START PAGE TEXT
Some of these programs are offered to intimate audiences at informal venues — storefronts, galleries, and cafes. Others are at commercial art-houses or in museum and university theaters. Some are offered by well-known names like the American Film Institute and Academy of Motion Picture Arts and Sciences. Others are by smaller, grass-roots groups like the Echo Park Film Center.

But most striking are several expensive new or renovated theaters either just opening or being planned. They are evidence that interest in film’s history here goes far beyond the casual stroll along Hollywood Boulevard’s tacky Walk of Fame. Blessed with access to pristine 35mm prints of old movies from various studios and other archives, these venues are making L.A. a mecca for retro cinema. And independent and art/experimental films.

For instance, there’s the new REDCAT in downtown Los Angeles. On the opening night of last month’s four-day “Independent Los Angeles: A Festival of Independent Los Angeles Filmmakers” series, the black-box theater — which seats about 250 — was three-quarters full. It was presenting rare, silent animated/live-action shorts made by a young Walt Disney before Mickey Mouse discovered him and made him a studio titan.

REDCAT’s executive director, Mark Murphy, welcomed the crowd to the theater’s “first-ever screening”; film programmers Steve Anker and Berenice Reynaud shared their hopes for the future. After the screening, a spry, 84-year-old Virginia Davis — who as a child starred in some of Disney’s “Alice Comedies” — recalled working for him and sold autographed stills of her work to animation enthusiasts.

REDCAT is part of the acclaimed Frank Gehry-designed Walt Disney Concert Hall complex. With its swooping, reflective stainless-steel walls, likened to a flower’s petals or a clipper ship’s billowing sails, the symphony hall instantly has become the city’s most famous building. But in the complex’s basement, adjoining the parking garage, is REDCAT, a $21 million experimental-arts space programmed by California Institute for the Arts. It also has an art gallery, café, and book nook.

CalArts, like the concert hall, has been heavily supported by the Disney family and Walt Disney Company. REDCAT stands for Roy and Edna Disney/CalArts Theater — the idea and a sizeable financial commitment for it came from Roy E. Disney partly as a way of honoring his father, Walt’s brother and business partner Roy O. Disney. (Roy E. just resigned from Disney’s board in a controversial move.)
END PAGE TEXT
START DATASET EXCERPTS
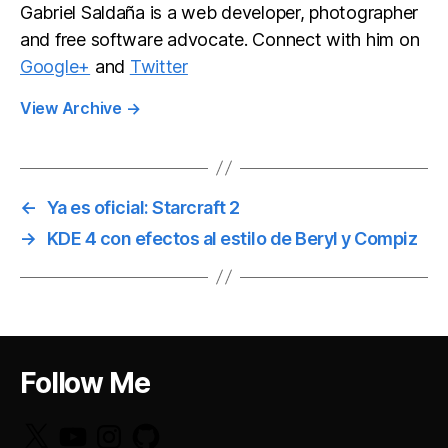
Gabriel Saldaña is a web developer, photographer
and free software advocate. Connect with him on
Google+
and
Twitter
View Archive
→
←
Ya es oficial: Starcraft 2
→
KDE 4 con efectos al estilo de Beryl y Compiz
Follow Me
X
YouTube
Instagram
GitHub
END DATASET EXCERPTS
START DATASET EXCERPTS
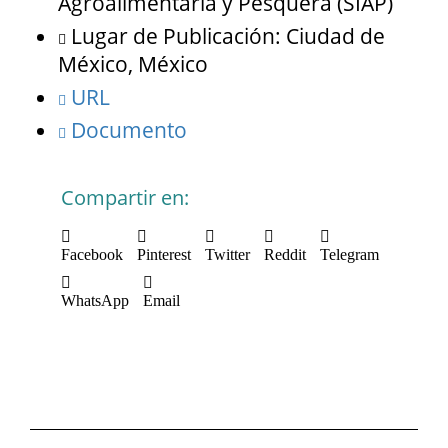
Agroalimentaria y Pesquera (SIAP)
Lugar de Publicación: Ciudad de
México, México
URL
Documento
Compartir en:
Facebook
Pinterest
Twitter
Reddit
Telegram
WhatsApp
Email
END DATASET EXCERPTS
> _INSTRUCTION_
According to the passage on Los Angeles film venues, roughly how many people does the REDCAT black-box theater seat? These entries have no connection to the passage on Los Angeles film venues.

> _TASK RESULT_
About 250 people.